The price of success
We are winning the battles. Death rates from heart disease and stroke have decreased dramatically. How much does this success effect our health care system and health care costs? Gains on Heart Disease Leave More Survivors, and Questions
The stereotypical heart attack patient is no longer a man in his 50’s who suddenly falls dead.
“That death rate is so low now that we’re no longer able to track it,” said Dr. Teri Manolio, director of the epidemiology and biometry programs at the National Heart, Lung and Blood Institute. “It’s almost gone.”
Instead, the typical patient is a man or woman of 70 or older, who survives.
Statisticians at the institute calculate that if death rates were the same as those of 30 years ago, 815,000 more Americans a year would be dying of heart disease and 250,000 more of strokes.
“In the old days, you had a heart attack and you died,” said Dr. Claude Lenfant, who has monitored the changes as the institute’s director for the last 21 years. “You were almost signing the death certificate in advance. Now you know you can get another 20 or maybe 25 years.”
Dr.

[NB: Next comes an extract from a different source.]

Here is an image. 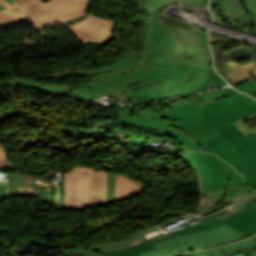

Eugene Braunwald, a cardiologist who is the chief academic officer at Harvard Medical School’s Partners Health Care System, said the reductions in the death rates were “one of the great triumphs of medicine in the past 50 years.”
But these triumphs have brought new problems. Many more men or women in their 70’s and 80’s are surviving heart attacks only to live on with severe heart disease.“These people aren’t cured,” Dr. Braunwald said. “They are maintained alive. We have converted heart disease from an acute illness to a chronic disease.”
I see these patients every day in the hospital. They often have had bypass surgery and multiple coronary interventions. They develop chest pain and require either stress testing or cardiac catheterization. Having coronary artery disease means you should take a beta blocker, an ACE inhibitor and a statin (plus a baby aspirin). These patients develop other vascular complications – stroke and peripheral vascular disease. Eventually many develop congestive heart failure with more hospitalizations and medications.
We certainly have extended the quantity of life. But we do incur significant expenses as suggested in the above paragraph. And as patients live longer, they have more opportunity to develop additional diseases (with their attendant morbidity and costs).
So let us celebrate our great advances in care, but remember that we must be willing to pay for these advances. Our success does contribute to our financial health care crisis. But money seems a small trade off for our success.